A brief follow-up to my recent request for comment on the pipeline integrity issues that trouble Australian pipeline engineers. My reason for asking was that I had been invited to co-chair a workshop at the JTM on pipeline integrity and wanted to make sure that I could raise any issues that were important in Australia.
Thanks to those who responded. The comments largely confirmed my impression that in this country we have few serious concerns about the integrity of transmission pipelines transporting clean fluids. There may be a different situation in production fields where a diverse range of issues may create problems (as pointed out by a couple of comments), but my main interest (unstated) was in transmission pipelines.

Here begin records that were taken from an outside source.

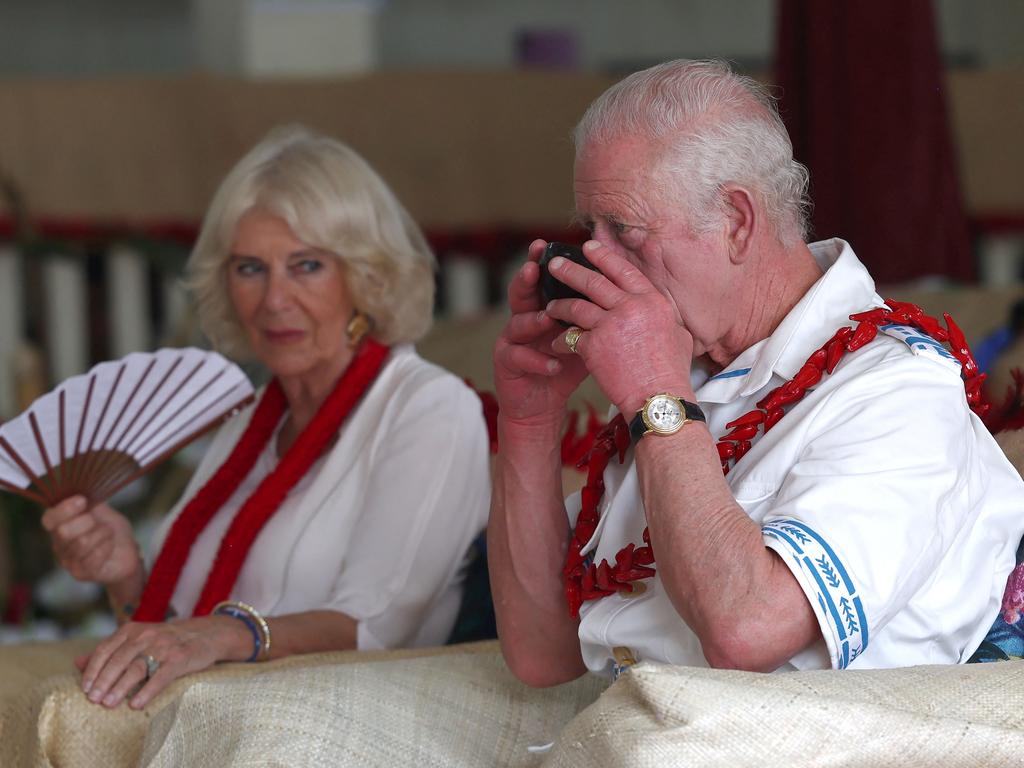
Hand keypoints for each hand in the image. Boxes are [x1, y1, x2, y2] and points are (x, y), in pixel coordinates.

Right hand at [41, 495, 142, 587]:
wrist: (128, 551)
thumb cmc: (111, 529)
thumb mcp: (101, 510)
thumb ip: (88, 500)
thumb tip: (80, 488)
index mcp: (60, 526)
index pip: (49, 519)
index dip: (65, 509)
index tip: (83, 500)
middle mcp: (59, 545)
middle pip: (64, 532)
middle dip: (88, 522)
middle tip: (100, 523)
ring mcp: (68, 561)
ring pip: (82, 543)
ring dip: (102, 534)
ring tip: (108, 534)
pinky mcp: (81, 573)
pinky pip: (94, 557)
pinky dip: (107, 547)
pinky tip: (110, 546)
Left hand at [77, 616, 248, 708]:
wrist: (206, 634)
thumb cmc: (166, 641)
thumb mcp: (137, 639)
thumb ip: (109, 650)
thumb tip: (78, 663)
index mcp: (133, 630)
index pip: (106, 649)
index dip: (93, 670)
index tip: (85, 689)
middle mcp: (147, 635)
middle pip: (119, 659)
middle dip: (103, 681)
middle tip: (93, 700)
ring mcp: (164, 646)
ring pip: (137, 667)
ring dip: (120, 687)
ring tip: (109, 704)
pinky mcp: (180, 658)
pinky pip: (160, 676)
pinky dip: (147, 691)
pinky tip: (135, 704)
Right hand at [492, 239, 588, 427]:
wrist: (542, 404)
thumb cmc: (565, 367)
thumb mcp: (583, 336)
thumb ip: (594, 314)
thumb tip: (624, 290)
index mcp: (542, 308)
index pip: (542, 280)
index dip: (542, 262)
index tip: (548, 244)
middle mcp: (523, 319)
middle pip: (521, 293)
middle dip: (526, 279)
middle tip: (535, 267)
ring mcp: (511, 341)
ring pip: (517, 324)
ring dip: (533, 320)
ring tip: (548, 317)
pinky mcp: (506, 364)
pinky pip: (519, 358)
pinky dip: (538, 361)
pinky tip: (554, 365)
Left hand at [543, 240, 694, 413]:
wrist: (659, 399)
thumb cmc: (671, 373)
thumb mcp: (677, 334)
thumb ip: (663, 315)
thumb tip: (656, 306)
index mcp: (652, 301)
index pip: (623, 270)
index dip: (604, 256)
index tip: (589, 246)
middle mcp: (631, 306)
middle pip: (594, 281)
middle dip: (570, 270)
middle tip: (555, 263)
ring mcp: (611, 324)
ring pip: (576, 305)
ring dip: (559, 304)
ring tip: (549, 304)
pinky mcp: (594, 345)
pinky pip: (570, 336)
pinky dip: (562, 339)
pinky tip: (557, 343)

Nevertheless I think one emerging issue, both here and overseas, is the question of how to assess the integrity of pipelines that are not suitable for in-line inspection – the unpiggable lines. We don’t have many of those, but they tend to be older lines (so the likelihood of failure may be higher) and in populated areas (so the consequences are higher too). San Bruno comes to mind.
It appears that there are currently no effective methods for inspection beyond the first few metres of an unpiggable pipeline (other than digging it up for direct inspection, which is of course not possible if the line is installed under, say, a railway). It will be interesting to watch the technical developments as both pipeline owners and inspection specialists increase their focus on this area.
(I haven’t forgotten that I’m supposed to be writing a series of posts on location classification – hope to resume soon.)